Task prompt: Copy the listing below letter for letter, passing over each picture.

The data:
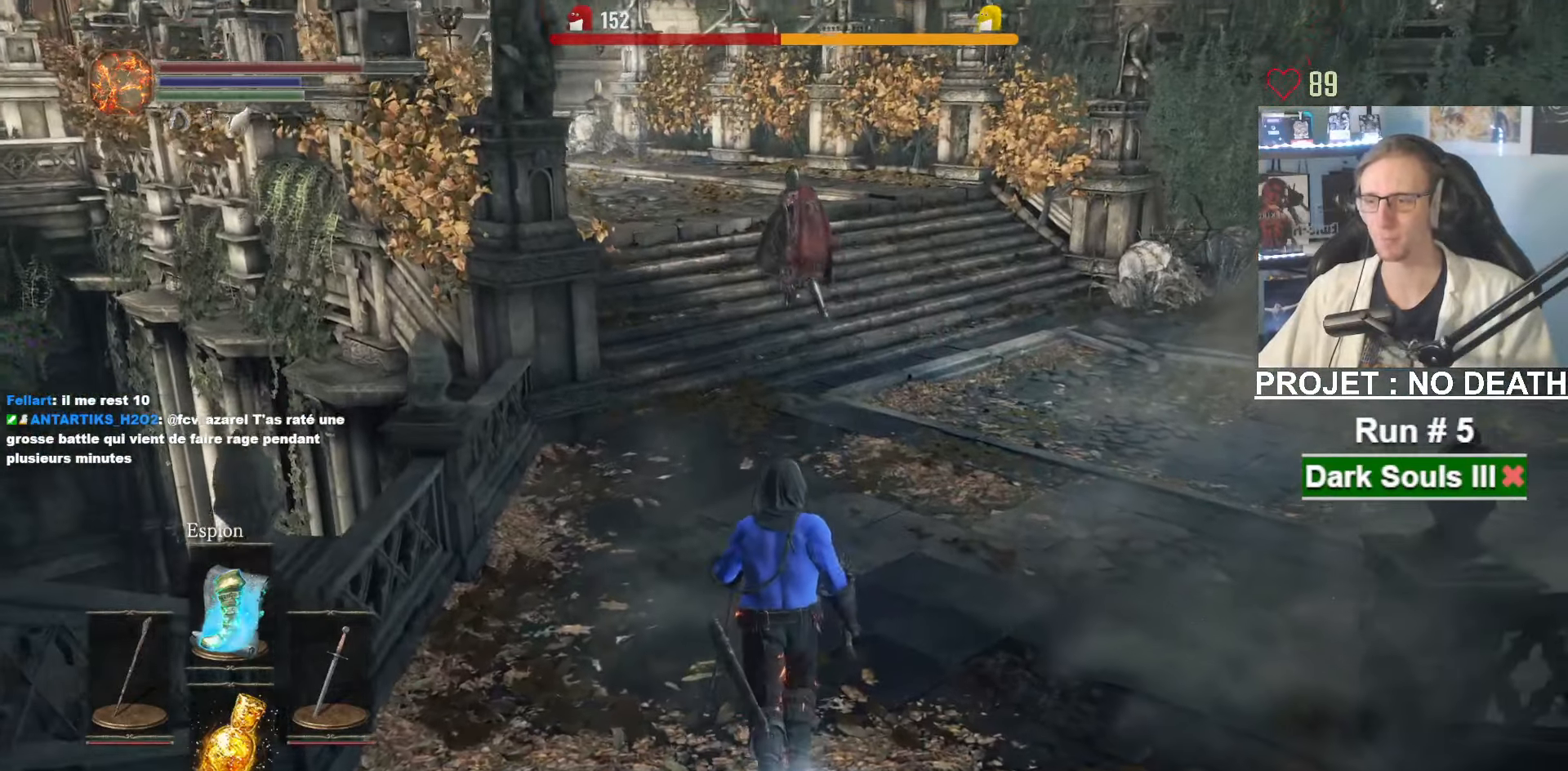
{"keys": ["space", "z"], "mouse": [], "events": []}
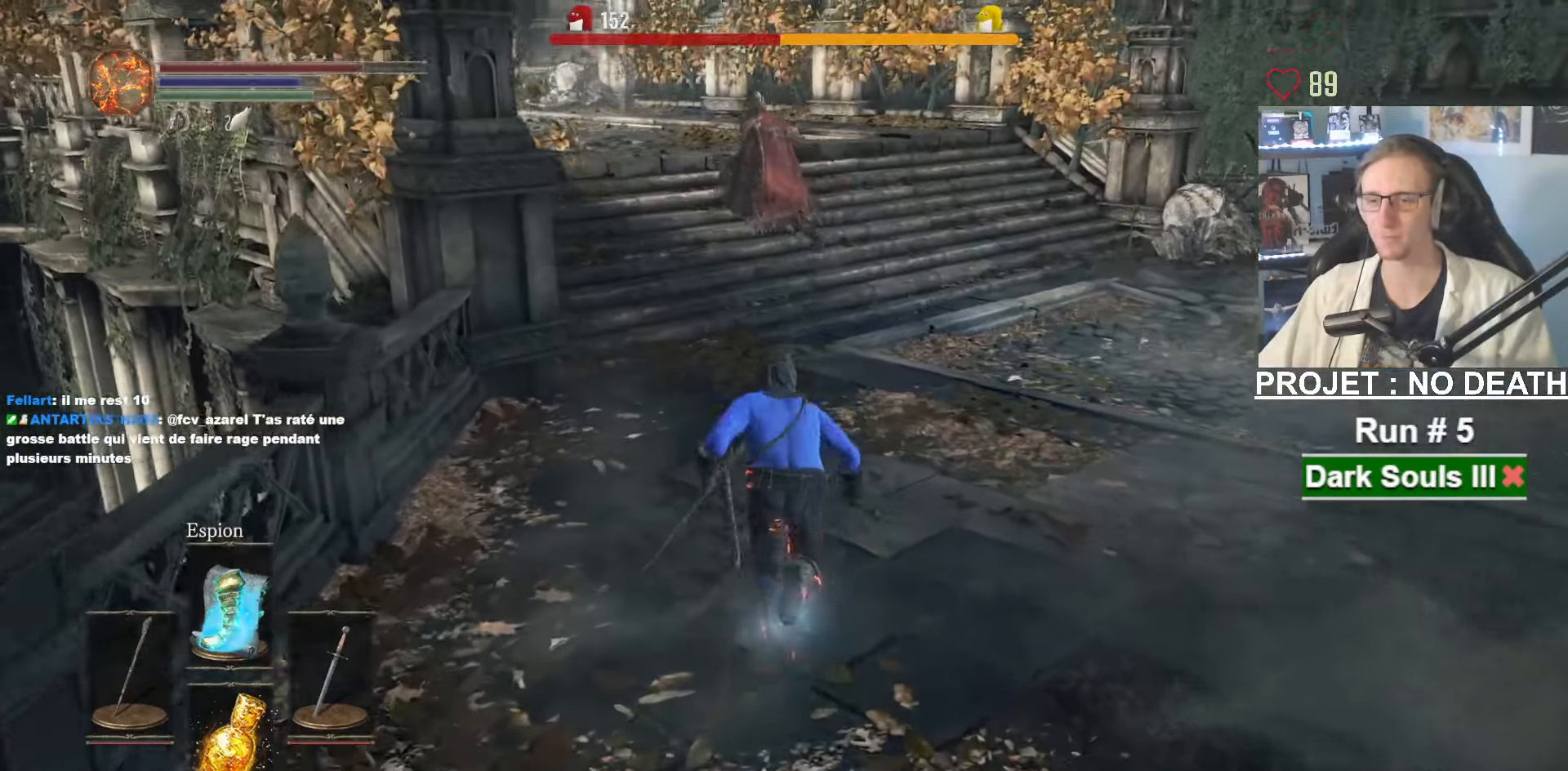
{"keys": ["space", "z"], "mouse": [], "events": [[33, "f", "down"], [183, "f", "up"]]}
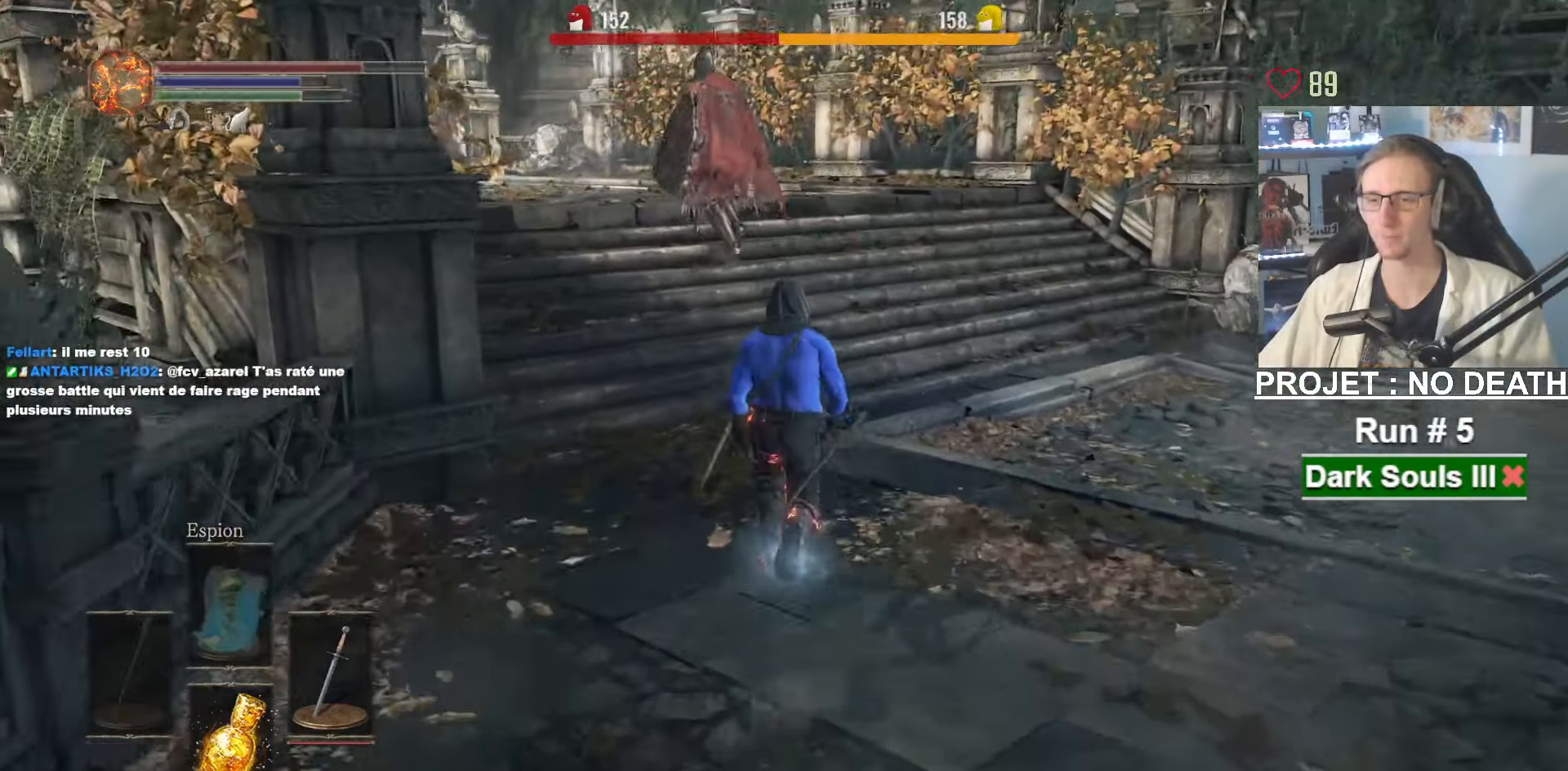
{"keys": ["space", "z"], "mouse": [], "events": []}
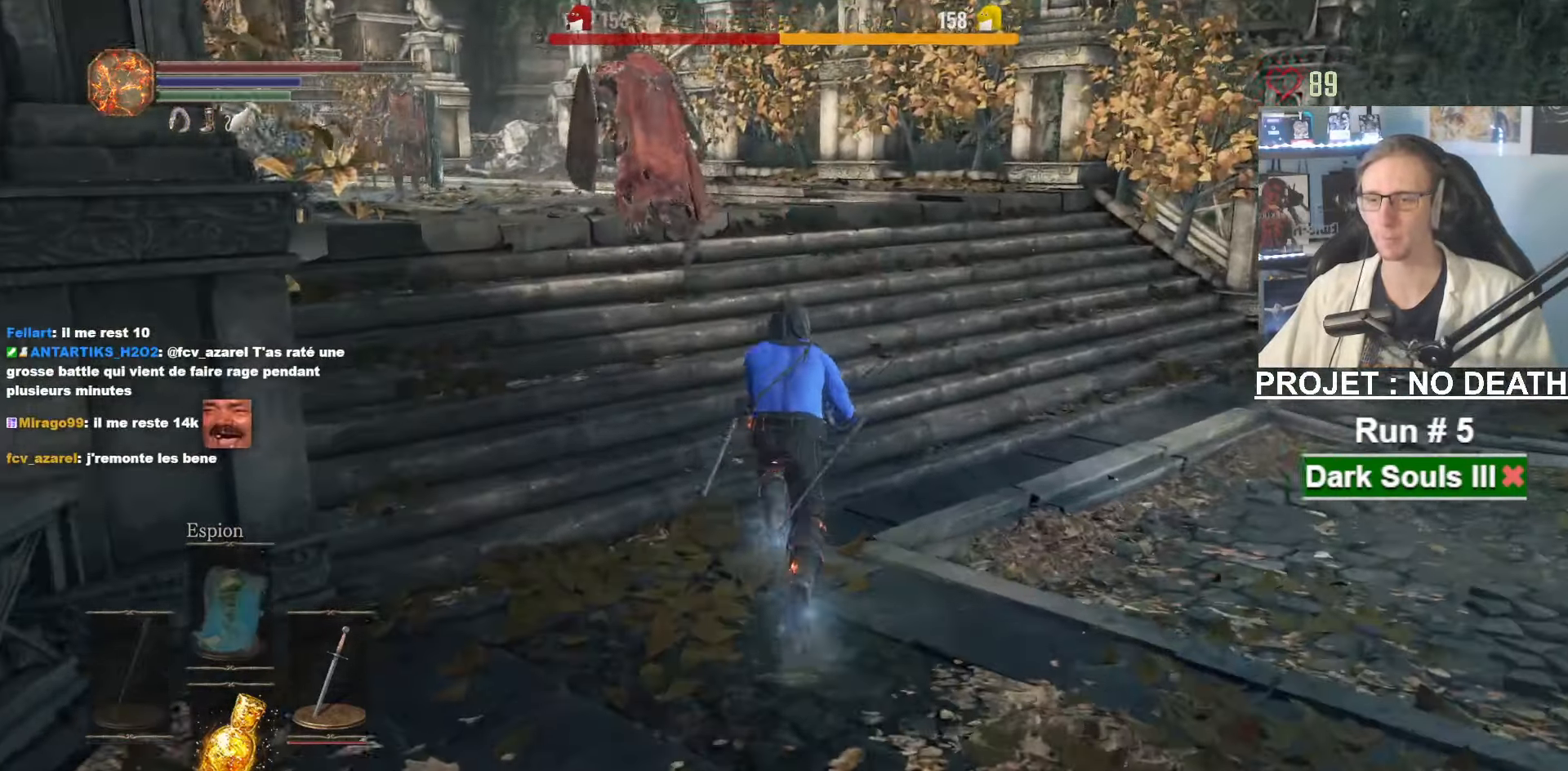
{"keys": ["space", "z"], "mouse": [], "events": []}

Expected output:
{"keys": ["space", "z"], "mouse": [], "events": []}
{"keys": ["space", "z"], "mouse": [], "events": [[33, "f", "down"], [183, "f", "up"]]}
{"keys": ["space", "z"], "mouse": [], "events": []}
{"keys": ["space", "z"], "mouse": [], "events": []}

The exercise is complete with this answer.